▶ [DOCUMENT PASSAGE]:
[Start of section]
As you very rightly point, in MSA the presence or absence of prepositions with verbs makes all the difference as to how we translate a sentence and here the two sentences, Sigianga and mine above, will be understood quite differently depending. That is how I too understand it.

-_with_ the prepositions لِ and في, then أضاء  is _intransitive_ and is translated the same as ضاء = to shine , glitter. In fact, one always sees أضاء instead of ضاء.
 
-_without_ a preposition *or* _with_ علی as a preposition, أضاء acts as a _transitive_ verb with the meaning to illuminate / shed light (on) / enlighten, i.e.  


_Intransitive_
يضيء في = it / he shines in
يضيء لِ  = it / he shines for

_Transitive_
Either without any preposition or with علی.
يضيء علی= it / he sheds light upon / illuminates / lights up / enlightens – the exact meaning will depend, as usual, on the context.


Hence:  ثوب يضيء الظلامَ = a dress illuminating / lighting up darkness / the dark – very different from ثوب يضيء في الظلام  =  a dress shining in darkness / the dark .

Similarly, تضیء الشمس  ل أهل الدنیا  = تضیء الشمس لأهل الدنیا = The sun shines for / for the sake of the people of the world. 

But, تضیء الشمس أهلَ الدنیا would be translated like: _the_ _sun illuminates / lights up the people of the world_.

… and تضیء الشمس على الدنیا would be translated as:
_ the sun sheds light upon / shines upon the earth._


----------



## elroy

I'm surprised no one suggested the most idiomatic translation: _a dress that *glows *in the dark._


----------
[End of section]
▶ [WHAT THE TASK ASKS]: Rewrite the paragraph in the Arabic grammar thread that begins "As you very rightly point" so that it is shorter but keeps its main points.

▶ [INFORMATION SUPPLIED]:
[Start of section]
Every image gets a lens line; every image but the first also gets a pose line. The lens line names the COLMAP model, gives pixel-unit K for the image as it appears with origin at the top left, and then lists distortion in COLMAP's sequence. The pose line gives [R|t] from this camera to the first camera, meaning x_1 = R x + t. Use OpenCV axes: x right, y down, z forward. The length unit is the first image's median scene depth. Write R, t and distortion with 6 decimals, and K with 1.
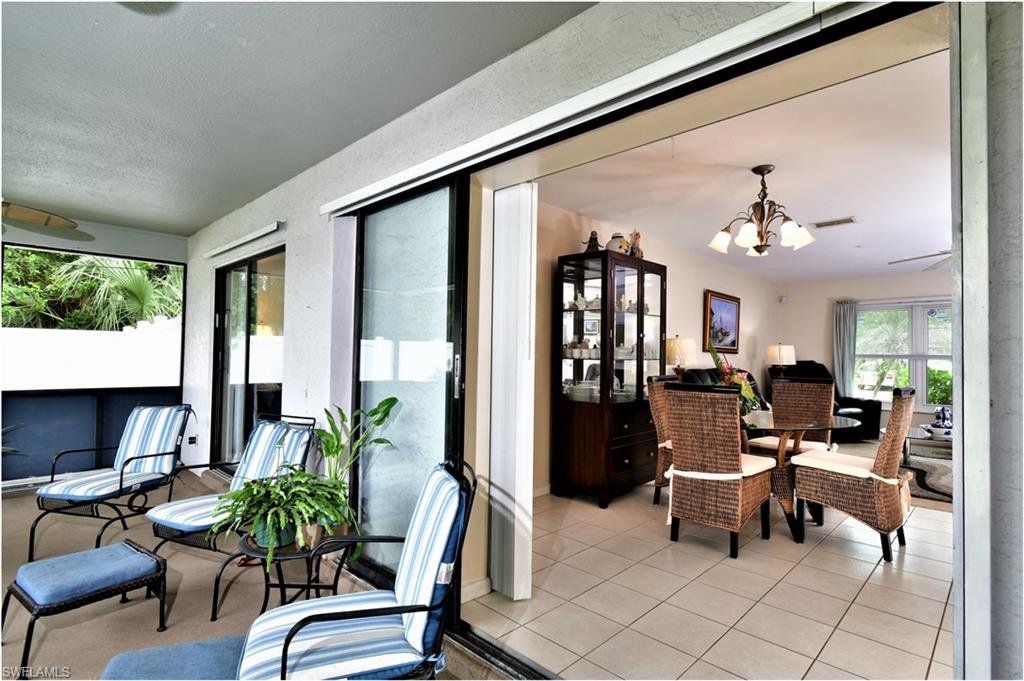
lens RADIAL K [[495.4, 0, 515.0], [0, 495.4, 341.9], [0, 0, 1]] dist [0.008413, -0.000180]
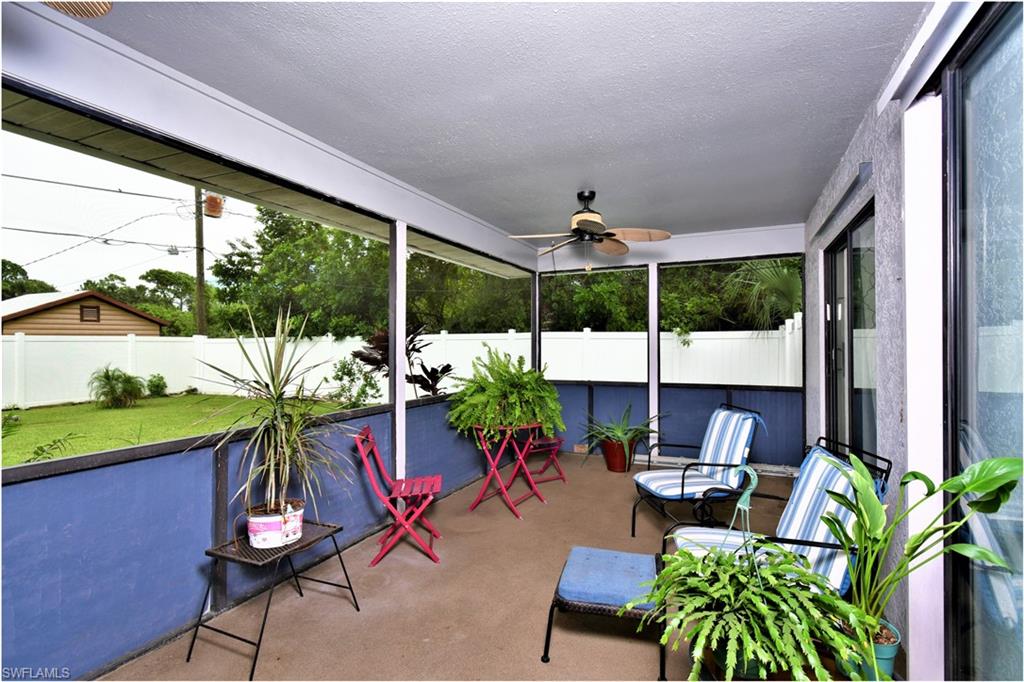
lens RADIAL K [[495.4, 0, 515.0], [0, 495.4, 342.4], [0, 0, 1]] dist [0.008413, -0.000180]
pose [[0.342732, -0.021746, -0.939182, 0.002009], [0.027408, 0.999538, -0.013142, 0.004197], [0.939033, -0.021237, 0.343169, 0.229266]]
[End of section]
▶ [RESPONSE TO THE TASK]: In MSA, whether a verb takes a preposition decides how a sentence is translated, so the two sentences, Sigianga's and the writer's, will be understood quite differently. The writer shares this understanding.